But we probably want to mask the negative value as well. Obviously we could have just masked that value out, but there are some flexible ways of doing this too:

In [None]:
masked_data = np.ma.masked_less(masked_data, 0.0)

In [None]:
masked_data.mean()

We can also then turn the masked array into a standard array like so:

In [None]:
my_data = masked_data.compressed()
print my_data

## CIS data as numpy arrays - 5 minutes

You can easily access CIS data directly as numpy arrays. First let's read some data in again:

In [None]:
from cis import read_data, read_data_list

BC_MASS = read_data("/Users/watson-parris/Local Data/gassp_data/Level_2/EUCAARI/SP2_EUCAARI_B*200805*.nc", "BC_MASS")

Now as we've discussed, the data in CIS is stored in numpy arrays so we easily can it as such:

In [None]:
print BC_MASS.data.min(), BC_MASS.data.max()

print "NaNs in 1: %s" % np.isnan(BC_MASS.data).any()
print "NaNs in 2: %s" % np.isnan(BC_MASS.data).any()
print "NaNs in 3: %s" % np.isnan(BC_MASS.data).any()

There are also shortcuts for accessing the coordinate data:

In [None]:
BC_MASS.lat.data.min(), BC_MASS.lat.data.max()

## Exercise 3 - 5 minutes

Find the lat/lon position of the maximum value of the Black Carbon loading in the data.

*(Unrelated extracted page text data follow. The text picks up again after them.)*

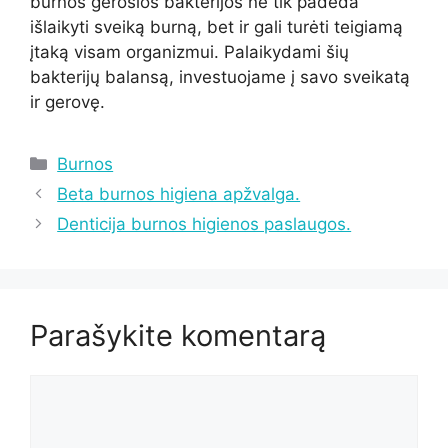
burnos gerosios bakterijos ne tik padeda
išlaikyti sveiką burną, bet ir gali turėti teigiamą
įtaką visam organizmui. Palaikydami šių
bakterijų balansą, investuojame į savo sveikatą
ir gerovę.
Kategorijos
Burnos
Beta burnos higiena apžvalga.
Denticija burnos higienos paslaugos.
Parašykite komentarą
Komentaras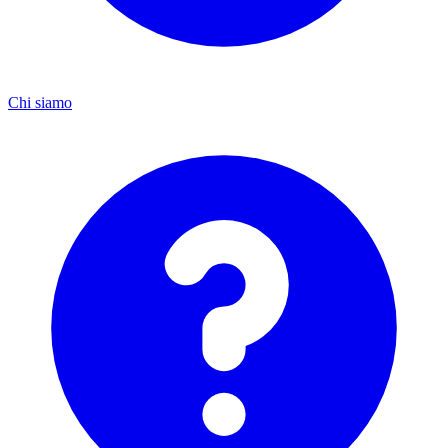
Chi siamo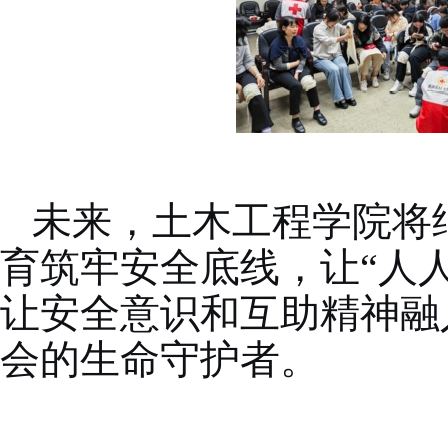
未来，土木工程学院将
育筑牢安全底线，让“人
让安全意识和互助精神融
会的生命守护者。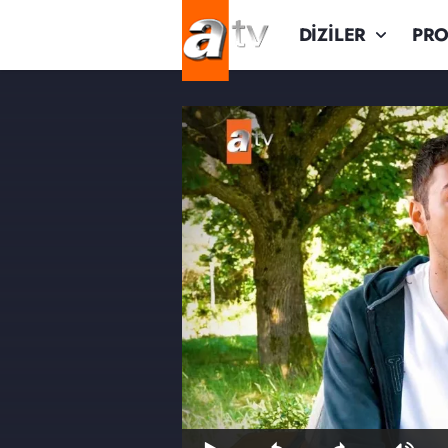
DİZİLER
PR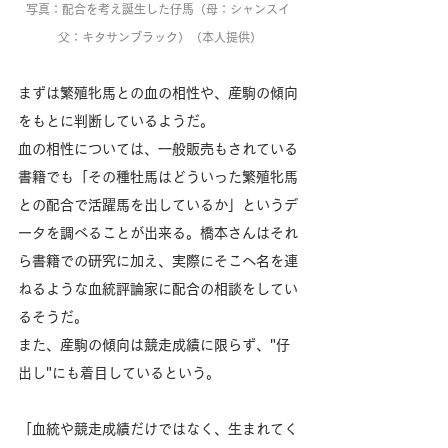
写真：配合を考え誕生した仔馬（母：シャンスイ 
父：キタサンブラック）（本人提供）
まずは繁殖牝馬との血の相性や、産駒の傾向
をもとに判断しているようだ。
血の相性については、一般販売もされている
書籍でも「その種牡馬はどういった繁殖牝馬
との配合で活躍馬を出しているか」というデ
ータを調べることが出来る。橋本さんはそれ
ら書籍での研究に加え、実際にそこへ名を連
ねるような血統評論家に配合の相談をしてい
るそうだ。
また、産駒の傾向は競走成績に限らず、"仔
出し"にも着目しているという。
「血統や競走成績だけではなく、生まれてく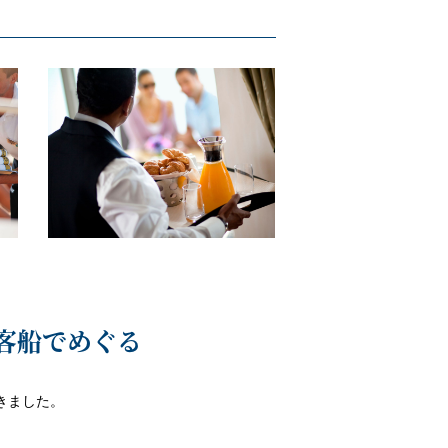
客船でめぐる
きました。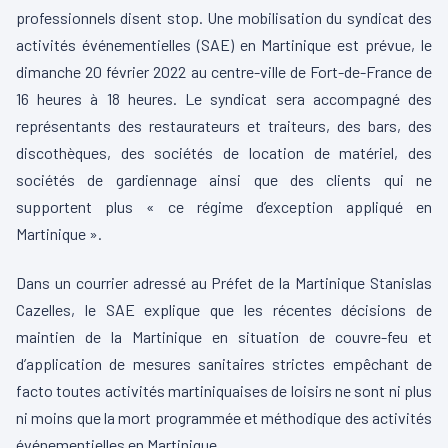
professionnels disent stop. Une mobilisation du syndicat des
activités événementielles (SAE) en Martinique est prévue, le
dimanche 20 février 2022 au centre-ville de Fort-de-France de
16 heures à 18 heures. Le syndicat sera accompagné des
représentants des restaurateurs et traiteurs, des bars, des
discothèques, des sociétés de location de matériel, des
sociétés de gardiennage ainsi que des clients qui ne
supportent plus « ce régime d’exception appliqué en
Martinique ».
Dans un courrier adressé au Préfet de la Martinique Stanislas
Cazelles, le SAE explique que les récentes décisions de
maintien de la Martinique en situation de couvre-feu et
d’application de mesures sanitaires strictes empêchant de
facto toutes activités martiniquaises de loisirs ne sont ni plus
ni moins que la mort programmée et méthodique des activités
événementielles en Martinique.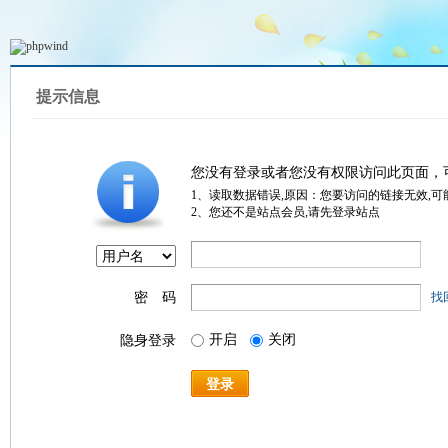
提示信息
您没有登录或者您没有权限访问此页面，
1、读取数据错误,原因：您要访问的链接无效,可
2、您还不是站点会员,请先登录站点
密 码
找
开启
关闭
隐身登录
登录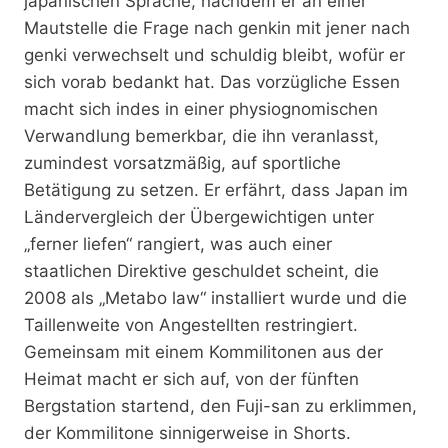
japanischen Sprache, nachdem er an einer
Mautstelle die Frage nach genkin mit jener nach
genki verwechselt und schuldig bleibt, wofür er
sich vorab bedankt hat. Das vorzügliche Essen
macht sich indes in einer physiognomischen
Verwandlung bemerkbar, die ihn veranlasst,
zumindest vorsatzmäßig, auf sportliche
Betätigung zu setzen. Er erfährt, dass Japan im
Ländervergleich der Übergewichtigen unter
„ferner liefen“ rangiert, was auch einer
staatlichen Direktive geschuldet scheint, die
2008 als „Metabo law“ installiert wurde und die
Taillenweite von Angestellten restringiert.
Gemeinsam mit einem Kommilitonen aus der
Heimat macht er sich auf, von der fünften
Bergstation startend, den Fuji-san zu erklimmen,
der Kommilitone sinnigerweise in Shorts.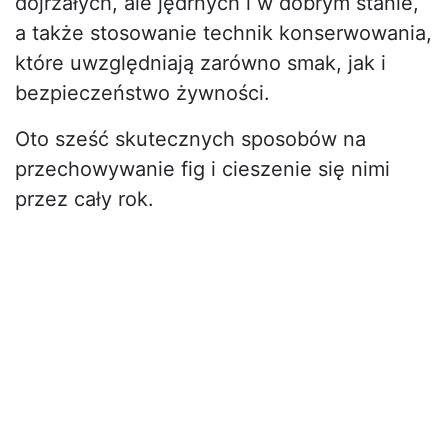
dojrzałych, ale jędrnych i w dobrym stanie,
a także stosowanie technik konserwowania,
które uwzględniają zarówno smak, jak i
bezpieczeństwo żywności.
Oto sześć skutecznych sposobów na
przechowywanie fig i cieszenie się nimi
przez cały rok.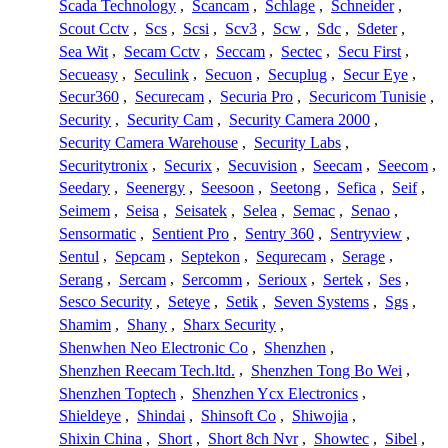
Scada Technology
,
Scancam
,
Schlage
,
Schneider
,
Scout Cctv
,
Scs
,
Scsi
,
Scv3
,
Scw
,
Sdc
,
Sdeter
,
Sea Wit
,
Secam Cctv
,
Seccam
,
Sectec
,
Secu First
,
Secueasy
,
Seculink
,
Secuon
,
Secuplug
,
Secur Eye
,
Secur360
,
Securecam
,
Securia Pro
,
Securicom Tunisie
,
Security
,
Security Cam
,
Security Camera 2000
,
Security Camera Warehouse
,
Security Labs
,
Securitytronix
,
Securix
,
Secuvision
,
Seecam
,
Seecom
,
Seedary
,
Seenergy
,
Seesoon
,
Seetong
,
Sefica
,
Seif
,
Seimem
,
Seisa
,
Seisatek
,
Selea
,
Semac
,
Senao
,
Sensormatic
,
Sentient Pro
,
Sentry 360
,
Sentryview
,
Sentul
,
Sepcam
,
Septekon
,
Sequrecam
,
Serage
,
Serang
,
Sercam
,
Sercomm
,
Serioux
,
Sertek
,
Ses
,
Sesco Security
,
Seteye
,
Setik
,
Seven Systems
,
Sgs
,
Shamim
,
Shany
,
Sharx Security
,
Shenwhen Neo Electronic Co
,
Shenzhen
,
Shenzhen Reecam Tech.ltd.
,
Shenzhen Tong Bo Wei
,
Shenzhen Toptech
,
Shenzhen Ycx Electronics
,
Shieldeye
,
Shindai
,
Shinsoft Co
,
Shiwojia
,
Shixin China
,
Short
,
Short 8ch Nvr
,
Showtec
,
Sibel
,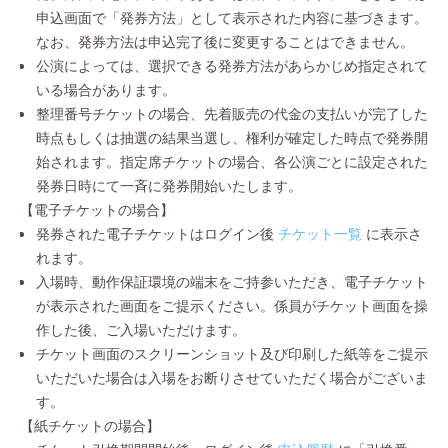
申込画面で「発券方法」として表示された内容に基づきます。
なお、発券方法は申込完了後に変更することはできません。
公演によっては、選択できる発券方法があらかじめ指定されて
いる場合があります。
整理番号チケットの場合、先着販売の代金の支払いが完了した
時点もしくは抽選の結果当選し、権利が確定した時点で発券開
始されます。指定席チケットの場合、各公演ごとに設定された
発券日時にて一斉に発券開始いたします。
【電子チケットの場合】
発券された電子チケットはログイン後
チケット一覧
に表示さ
れます。
入場時、動作保証環境の端末をご持参いただき、電子チケット
が表示された画面をご提示ください。係員がチケット画面を操
作した後、ご入場いただけます。
チケット画面のスクリーンショット及び印刷した紙等をご提示
いただいた場合は入場をお断りさせていただく場合がございま
す。
【紙チケットの場合】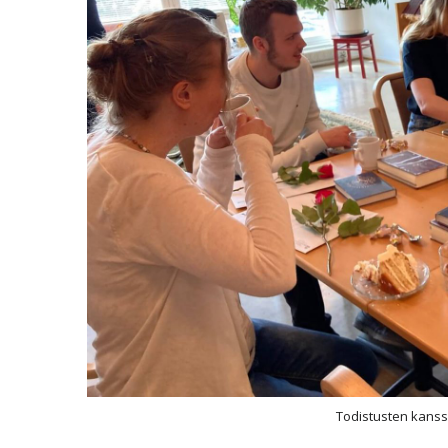
Todistusten kans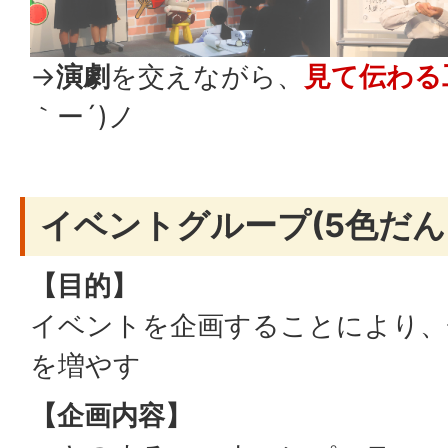
→
演劇
を交えながら、
見て伝わる
｀ー´)ノ
イベントグループ(5色だん
【目的】
イベントを企画することにより、
を増やす
【企画内容】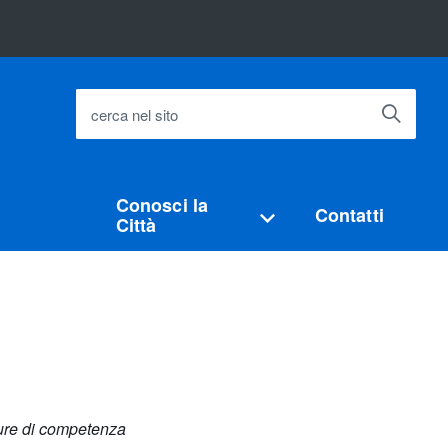
cerca nel sito
Conosci la
Contatti
Città
isure di competenza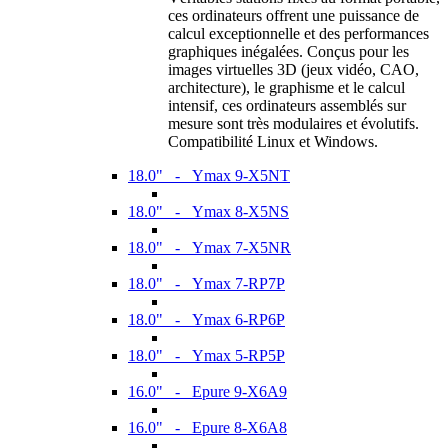
ces ordinateurs offrent une puissance de
calcul exceptionnelle et des performances
graphiques inégalées. Conçus pour les
images virtuelles 3D (jeux vidéo, CAO,
architecture), le graphisme et le calcul
intensif, ces ordinateurs assemblés sur
mesure sont très modulaires et évolutifs.
Compatibilité Linux et Windows.
18.0" - Ymax 9-X5NT
18.0" - Ymax 8-X5NS
18.0" - Ymax 7-X5NR
18.0" - Ymax 7-RP7P
18.0" - Ymax 6-RP6P
18.0" - Ymax 5-RP5P
16.0" - Epure 9-X6A9
16.0" - Epure 8-X6A8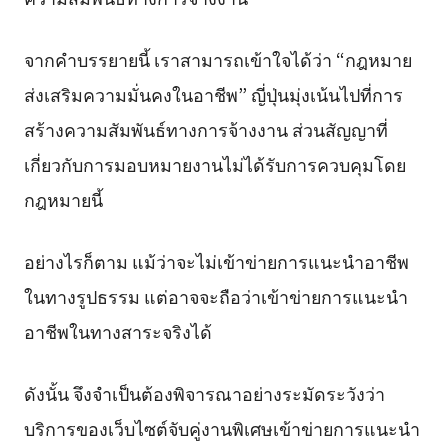
จากคำบรรยายนี้ เราสามารถเข้าใจได้ว่า “กฎหมาย
ส่งเสริมความมั่นคงในอาชีพ” ญี่ปุ่นมุ่งเน้นไปที่การ
สร้างความสัมพันธ์ทางการจ้างงาน ส่วนสัญญาที่
เกี่ยวกับการมอบหมายงานไม่ได้รับการควบคุมโดย
กฎหมายนี้
อย่างไรก็ตาม แม้ว่าจะไม่เข้าข่ายการแนะนำอาชีพ
ในทางรูปธรรม แต่อาจจะถือว่าเข้าข่ายการแนะนำ
อาชีพในทางสาระจริงได้
ดังนั้น จึงจำเป็นต้องพิจารณาอย่างระมัดระวังว่า
บริการของเว็บไซต์จับคู่งานพิเศษเข้าข่ายการแนะนำ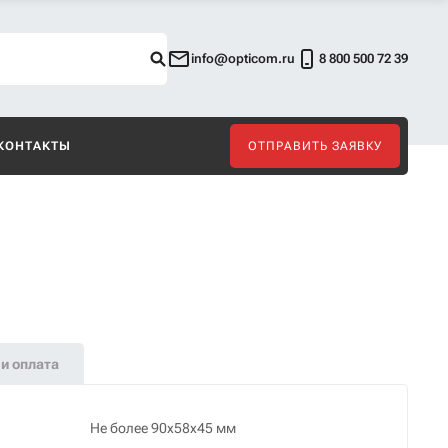
info@opticom.ru
8 800 500 72 39
КОНТАКТЫ
ОТПРАВИТЬ ЗАЯВКУ
и оплата
Не более 90х58х45 мм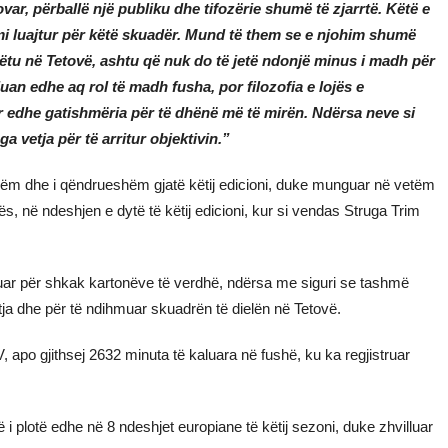
ovar, përballë një publiku dhe tifozërie shumë të zjarrtë. Këtë e
mi luajtur për këtë skuadër. Mund të them se e njohim shumë
ëtu në Tetovë, ashtu që nuk do të jetë ndonjë minus i madh për
uan edhe aq rol të madh fusha, por filozofia e lojës e
por edhe gatishmëria për të dhënë më të mirën. Ndërsa neve si
 vetja për të arritur objektivin.”
ëm dhe i qëndrueshëm gjatë këtij edicioni, duke munguar në vetëm
s, në ndeshjen e dytë të këtij edicioni, kur si vendas Struga Trim
guar për shkak kartonëve të verdhë, ndërsa me siguri se tashmë
etja dhe për të ndihmuar skuadrën të dielën në Tetovë.
apo gjithsej 2632 minuta të kaluara në fushë, ku ka regjistruar
 i plotë edhe në 8 ndeshjet europiane të këtij sezoni, duke zhvilluar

For bonus points, can you find the all of the points which have values outside one standard deviation of the mean value.

### Answer

In [None]:
val_max_indx = np.argmax(BC_MASS.data)
print BC_MASS.lat.data[val_max_indx], BC_MASS.lon.data[val_max_indx]

#And...
print BC_MASS.data[BC_MASS.data > BC_MASS.data.std()]
print len(BC_MASS.data), len(BC_MASS.data[BC_MASS.data > BC_MASS.data.std()])